• **Your objective**
Output the text of all the rows below as a JSON list of strings, one string per line, with any blank lines omitted.

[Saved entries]
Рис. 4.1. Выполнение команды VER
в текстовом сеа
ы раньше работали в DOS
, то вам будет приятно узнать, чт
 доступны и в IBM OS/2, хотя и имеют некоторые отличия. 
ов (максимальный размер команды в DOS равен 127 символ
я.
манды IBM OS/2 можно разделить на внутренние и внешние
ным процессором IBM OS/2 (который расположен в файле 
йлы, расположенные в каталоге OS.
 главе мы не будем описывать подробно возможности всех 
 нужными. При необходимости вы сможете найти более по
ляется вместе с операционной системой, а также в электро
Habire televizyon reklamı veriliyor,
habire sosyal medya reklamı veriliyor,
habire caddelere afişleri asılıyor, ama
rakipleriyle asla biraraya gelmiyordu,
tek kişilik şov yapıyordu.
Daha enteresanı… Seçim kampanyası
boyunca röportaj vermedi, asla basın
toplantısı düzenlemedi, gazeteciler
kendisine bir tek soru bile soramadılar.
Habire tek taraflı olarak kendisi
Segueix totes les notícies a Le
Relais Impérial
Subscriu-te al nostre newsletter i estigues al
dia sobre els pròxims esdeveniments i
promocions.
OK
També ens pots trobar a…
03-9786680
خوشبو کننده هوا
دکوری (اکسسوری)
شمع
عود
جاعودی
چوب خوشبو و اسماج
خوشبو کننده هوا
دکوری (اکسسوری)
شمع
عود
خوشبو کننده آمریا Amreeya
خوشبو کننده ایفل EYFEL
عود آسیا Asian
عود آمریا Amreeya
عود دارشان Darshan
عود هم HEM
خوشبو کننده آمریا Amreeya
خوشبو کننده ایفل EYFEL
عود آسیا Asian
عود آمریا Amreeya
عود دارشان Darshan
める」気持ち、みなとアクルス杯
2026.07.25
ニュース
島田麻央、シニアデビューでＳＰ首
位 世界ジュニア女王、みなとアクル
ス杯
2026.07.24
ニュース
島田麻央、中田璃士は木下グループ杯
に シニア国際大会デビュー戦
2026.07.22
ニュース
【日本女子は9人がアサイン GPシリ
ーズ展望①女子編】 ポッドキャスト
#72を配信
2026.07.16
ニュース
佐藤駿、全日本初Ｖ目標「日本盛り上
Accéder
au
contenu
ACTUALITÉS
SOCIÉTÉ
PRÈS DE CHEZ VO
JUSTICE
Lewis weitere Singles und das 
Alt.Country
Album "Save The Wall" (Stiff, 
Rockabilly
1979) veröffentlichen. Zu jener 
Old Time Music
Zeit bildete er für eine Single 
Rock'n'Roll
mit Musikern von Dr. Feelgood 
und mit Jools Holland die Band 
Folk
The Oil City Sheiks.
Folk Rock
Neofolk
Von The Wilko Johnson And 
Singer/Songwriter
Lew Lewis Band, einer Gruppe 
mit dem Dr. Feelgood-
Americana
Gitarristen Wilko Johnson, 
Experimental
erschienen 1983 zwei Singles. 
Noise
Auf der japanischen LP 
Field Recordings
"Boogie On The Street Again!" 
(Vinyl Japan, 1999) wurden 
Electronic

• **Output for this task**
[
  "Рис. 4.1. Выполнение команды VER",
  "в текстовом сеа",
  "ы раньше работали в DOS",
  ", то вам будет приятно узнать, чт",
  " доступны и в IBM OS/2, хотя и имеют некоторые отличия. ",
  "ов (максимальный размер команды в DOS равен 127 символ",
  "я.",
  "манды IBM OS/2 можно разделить на внутренние и внешние",
  "ным процессором IBM OS/2 (который расположен в файле ",
  "йлы, расположенные в каталоге OS.",
  " главе мы не будем описывать подробно возможности всех ",
  " нужными. При необходимости вы сможете найти более по",
  "ляется вместе с операционной системой, а также в электро",
  "Habire televizyon reklamı veriliyor,",
  "habire sosyal medya reklamı veriliyor,",
  "habire caddelere afişleri asılıyor, ama",
  "rakipleriyle asla biraraya gelmiyordu,",
  "tek kişilik şov yapıyordu.",
  "Daha enteresanı… Seçim kampanyası",
  "boyunca röportaj vermedi, asla basın",
  "toplantısı düzenlemedi, gazeteciler",
  "kendisine bir tek soru bile soramadılar.",
  "Habire tek taraflı olarak kendisi",
  "Segueix totes les notícies a Le",
  "Relais Impérial",
  "Subscriu-te al nostre newsletter i estigues al",
  "dia sobre els pròxims esdeveniments i",
  "promocions.",
  "OK",
  "També ens pots trobar a…",
  "03-9786680",
  "خوشبو کننده هوا",
  "دکوری (اکسسوری)",
  "شمع",
  "عود",
  "جاعودی",
  "چوب خوشبو و اسماج",
  "خوشبو کننده هوا",
  "دکوری (اکسسوری)",
  "شمع",
  "عود",
  "خوشبو کننده آمریا Amreeya",
  "خوشبو کننده ایفل EYFEL",
  "عود آسیا Asian",
  "عود آمریا Amreeya",
  "عود دارشان Darshan",
  "عود هم HEM",
  "خوشبو کننده آمریا Amreeya",
  "خوشبو کننده ایفل EYFEL",
  "عود آسیا Asian",
  "عود آمریا Amreeya",
  "عود دارشان Darshan",
  "める」気持ち、みなとアクルス杯",
  "2026.07.25",
  "ニュース",
  "島田麻央、シニアデビューでＳＰ首",
  "位 世界ジュニア女王、みなとアクル",
  "ス杯",
  "2026.07.24",
  "ニュース",
  "島田麻央、中田璃士は木下グループ杯",
  "に シニア国際大会デビュー戦",
  "2026.07.22",
  "ニュース",
  "【日本女子は9人がアサイン GPシリ",
  "ーズ展望①女子編】 ポッドキャスト",
  "#72を配信",
  "2026.07.16",
  "ニュース",
  "佐藤駿、全日本初Ｖ目標「日本盛り上",
  "Accéder",
  "au",
  "contenu",
  "ACTUALITÉS",
  "SOCIÉTÉ",
  "PRÈS DE CHEZ VO",
  "JUSTICE",
  "Lewis weitere Singles und das ",
  "Alt.Country",
  "Album \"Save The Wall\" (Stiff, ",
  "Rockabilly",
  "1979) veröffentlichen. Zu jener ",
  "Old Time Music",
  "Zeit bildete er für eine Single ",
  "Rock'n'Roll",
  "mit Musikern von Dr. Feelgood ",
  "und mit Jools Holland die Band ",
  "Folk",
  "The Oil City Sheiks.",
  "Folk Rock",
  "Neofolk",
  "Von The Wilko Johnson And ",
  "Singer/Songwriter",
  "Lew Lewis Band, einer Gruppe ",
  "mit dem Dr. Feelgood-",
  "Americana",
  "Gitarristen Wilko Johnson, ",
  "Experimental",
  "erschienen 1983 zwei Singles. ",
  "Noise",
  "Auf der japanischen LP ",
  "Field Recordings",
  "\"Boogie On The Street Again!\" ",
  "(Vinyl Japan, 1999) wurden ",
  "Electronic"
]